About three years ago, I was invited to a private gathering hosted by Citi Private Banking. They wheeled out various divisional heads, US CEO, global economist, the whole shebang, eight of them in a line. The presentation was interesting on a superficial level but a bit ho hum and predictable. The moderator invited questions from the audience at the end, all serious and worthy matters, but, just as he was looking to wrap up proceedings ahead of drinks etc, I felt my arm inexorably rise at the last, as if hailing a taxi or appealing for an offside flag.

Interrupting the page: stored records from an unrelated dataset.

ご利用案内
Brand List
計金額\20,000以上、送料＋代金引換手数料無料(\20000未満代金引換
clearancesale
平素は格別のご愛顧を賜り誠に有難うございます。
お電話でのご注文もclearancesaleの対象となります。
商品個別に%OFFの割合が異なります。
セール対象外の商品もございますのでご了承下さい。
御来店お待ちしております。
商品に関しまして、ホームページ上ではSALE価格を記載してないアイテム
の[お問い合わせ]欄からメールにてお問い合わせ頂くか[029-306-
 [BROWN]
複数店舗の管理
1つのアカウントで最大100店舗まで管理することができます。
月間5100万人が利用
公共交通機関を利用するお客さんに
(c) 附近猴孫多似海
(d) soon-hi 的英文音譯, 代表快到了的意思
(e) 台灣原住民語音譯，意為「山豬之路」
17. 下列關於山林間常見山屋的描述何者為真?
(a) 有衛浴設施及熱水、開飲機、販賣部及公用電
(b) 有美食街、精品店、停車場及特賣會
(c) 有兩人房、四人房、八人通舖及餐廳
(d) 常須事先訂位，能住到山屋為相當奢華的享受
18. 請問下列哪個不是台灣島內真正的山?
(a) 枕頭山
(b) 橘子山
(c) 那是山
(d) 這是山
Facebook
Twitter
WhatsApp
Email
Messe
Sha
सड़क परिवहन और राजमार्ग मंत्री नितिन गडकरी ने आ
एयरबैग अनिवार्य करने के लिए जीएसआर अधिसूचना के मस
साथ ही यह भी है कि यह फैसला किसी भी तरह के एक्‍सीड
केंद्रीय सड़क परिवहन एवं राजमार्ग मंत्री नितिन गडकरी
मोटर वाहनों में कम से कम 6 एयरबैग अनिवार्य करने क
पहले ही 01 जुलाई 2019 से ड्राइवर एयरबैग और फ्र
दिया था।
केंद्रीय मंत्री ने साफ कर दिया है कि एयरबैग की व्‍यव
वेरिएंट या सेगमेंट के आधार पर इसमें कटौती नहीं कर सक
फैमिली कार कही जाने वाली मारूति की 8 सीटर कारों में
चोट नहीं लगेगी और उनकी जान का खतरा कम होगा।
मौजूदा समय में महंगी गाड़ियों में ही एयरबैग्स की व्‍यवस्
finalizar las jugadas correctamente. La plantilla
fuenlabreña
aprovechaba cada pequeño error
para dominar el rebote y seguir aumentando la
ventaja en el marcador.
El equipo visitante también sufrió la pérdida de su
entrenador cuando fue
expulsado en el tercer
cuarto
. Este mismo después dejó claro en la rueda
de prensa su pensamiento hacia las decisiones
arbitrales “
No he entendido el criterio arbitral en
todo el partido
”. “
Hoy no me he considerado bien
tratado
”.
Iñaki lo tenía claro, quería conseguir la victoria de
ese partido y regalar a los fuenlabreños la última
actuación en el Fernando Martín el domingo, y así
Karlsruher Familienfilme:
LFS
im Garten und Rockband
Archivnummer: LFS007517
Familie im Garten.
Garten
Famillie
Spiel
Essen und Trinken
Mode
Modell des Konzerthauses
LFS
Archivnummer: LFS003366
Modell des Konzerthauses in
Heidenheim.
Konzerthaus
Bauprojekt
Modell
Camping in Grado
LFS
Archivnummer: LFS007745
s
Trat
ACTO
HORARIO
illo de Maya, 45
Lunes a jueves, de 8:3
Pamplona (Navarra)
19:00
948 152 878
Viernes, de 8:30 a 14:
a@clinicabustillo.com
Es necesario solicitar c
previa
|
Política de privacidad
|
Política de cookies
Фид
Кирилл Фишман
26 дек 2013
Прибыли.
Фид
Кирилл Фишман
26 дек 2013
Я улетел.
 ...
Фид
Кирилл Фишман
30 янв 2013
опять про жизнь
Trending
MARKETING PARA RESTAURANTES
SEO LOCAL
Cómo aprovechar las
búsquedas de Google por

He glanced over to me, eyebrows arched, so I stated that there was only one burning question for me. As I am a great believer that the world beyond informs the world within, what were the panel of experts reading at the moment? They all looked a bit startled as if groping for an invisible autocue. I didn’t wait for the moderator. I simply pointed to the guy on the end and asked him the question directly. To his credit, he overcame the shock of being first in line by responding he had Dr Seuss for company as he read it to his kids at night. It went rapidly downhill from there. The second guy revealed he had the Rothman’s Rugby Yearbook, the third the bible (I thought that kind of thing was confined to hotels in the US Mid West!), the fourth some Grishamesque airport schlock, number five was devouring a weighty tome about the Bolshevik Revolution (and one look at him told me they were well suited), six and seven I now forget but some salvation appeared at the end of the line in the choice of Kurt Vonnegut. Ah, at last, evidence of a fertile and imaginative mind.

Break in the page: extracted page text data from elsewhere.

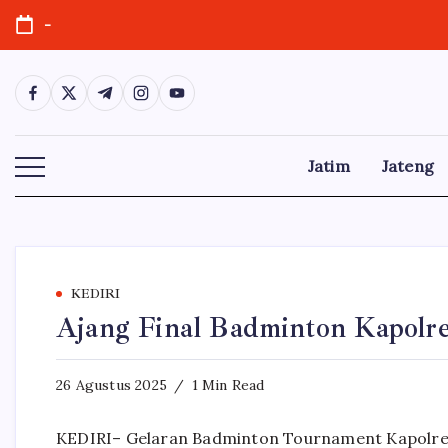
Skip
-
to
content
https://www.facebook.com/
https://twitter.com/
https://t.me/
https://www.instagram.com/
https://youtube.com/
Jatim
Jateng
KEDIRI
Ajang Final Badminton Kapolre
26 Agustus 2025
1 Min Read
KEDIRI– Gelaran Badminton Tournament Kapolres 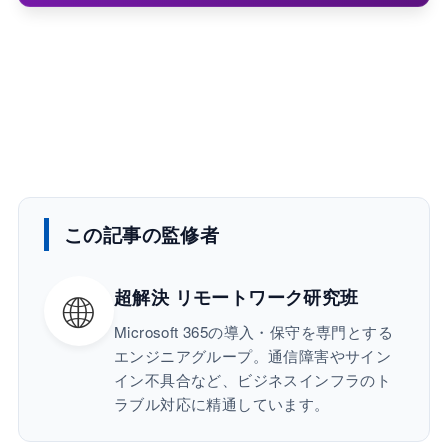
この記事の監修者
🌐
超解決 リモートワーク研究班
Microsoft 365の導入・保守を専門とする
エンジニアグループ。通信障害やサイン
イン不具合など、ビジネスインフラのト
ラブル対応に精通しています。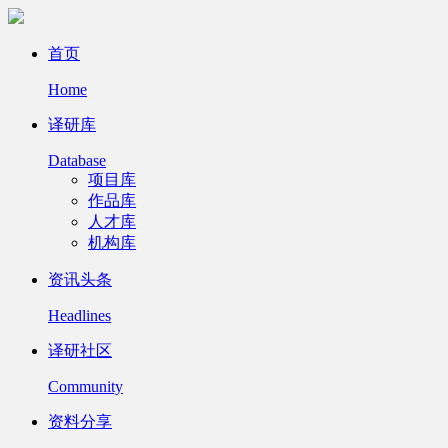
首页
Home
译研库
Database
项目库
作品库
人才库
机构库
资讯头条
Headlines
译研社区
Community
资料分享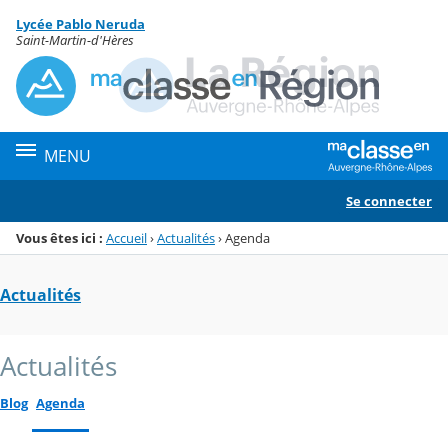
Panneau de gestion des cookies
Lycée Pablo Neruda
Menu de la rubrique
Contenu
Saint-Martin-d'Hères
MENU
Se connecter
Vous êtes ici :
Accueil
›
Actualités
›
Agenda
Actualités
Actualités
Blog
Agenda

At the reception afterwards, numerous guests approached me to say that my question was by some distance the most revealing of the afternoon. Business is business but an excessive focus upon it squeezes the juice from the human dimension. Relationships and the way we engage with one another are vital and one should never underestimate the pleasure of sharing. In that spirit, I unreservedly recommend the following six books, albeit none are presently on my bedside table:
“You’re An Animal, Viskowitz!” by Alessandro Boffa. A wonderfully witty and clever book. Just sublime.
What Money Can’t Buy – The Moral Limits of Markets by Michael Sandel. A brilliant but highly accessible exposition from one of the greatest modern philosophers.

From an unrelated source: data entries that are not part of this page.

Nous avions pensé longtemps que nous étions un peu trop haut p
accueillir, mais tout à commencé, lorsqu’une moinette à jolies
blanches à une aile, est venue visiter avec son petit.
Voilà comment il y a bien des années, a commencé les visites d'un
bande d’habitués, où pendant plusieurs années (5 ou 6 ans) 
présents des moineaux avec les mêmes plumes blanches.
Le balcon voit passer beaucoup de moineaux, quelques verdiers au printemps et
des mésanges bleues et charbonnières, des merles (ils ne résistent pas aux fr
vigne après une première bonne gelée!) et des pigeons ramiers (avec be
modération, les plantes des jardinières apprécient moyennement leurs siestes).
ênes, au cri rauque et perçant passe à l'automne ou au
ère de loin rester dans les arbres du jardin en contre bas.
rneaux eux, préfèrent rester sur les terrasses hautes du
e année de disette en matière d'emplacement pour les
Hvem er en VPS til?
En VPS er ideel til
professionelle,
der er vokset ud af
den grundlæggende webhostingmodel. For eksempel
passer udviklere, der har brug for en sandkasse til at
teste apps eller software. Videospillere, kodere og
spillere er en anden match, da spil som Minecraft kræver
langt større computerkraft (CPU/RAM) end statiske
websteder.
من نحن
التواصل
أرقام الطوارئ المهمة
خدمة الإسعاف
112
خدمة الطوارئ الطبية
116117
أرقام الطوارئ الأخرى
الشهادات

Shit My Dad Says by Justin Halperin. Bedwettingly funny. Say no more.
A Whole New Mind by Daniel Pink. A fascinating study of the right and left side of the brain and how the coming age will reward creative rather than process led thinking.
Duveen by SN Behrman. Arguably the greatest art dealer of all time, Duveen had every US magnate in his pocket in the pre WW1 era and beyond. Behrman was a fine journalist so his book is pithy, informed and wonderfully gossipy.
I, Claudius by Robert Graves. The pot boiler to end all pot boilers. Graves is a consummate storyteller and the sheer sweep of this magisterial novel is perhaps best appreciated by those on gardening leave or considerable time on their hands.
What books do you recommend? I shall be intrigued to hear all your observations. They may reveal more than you realise!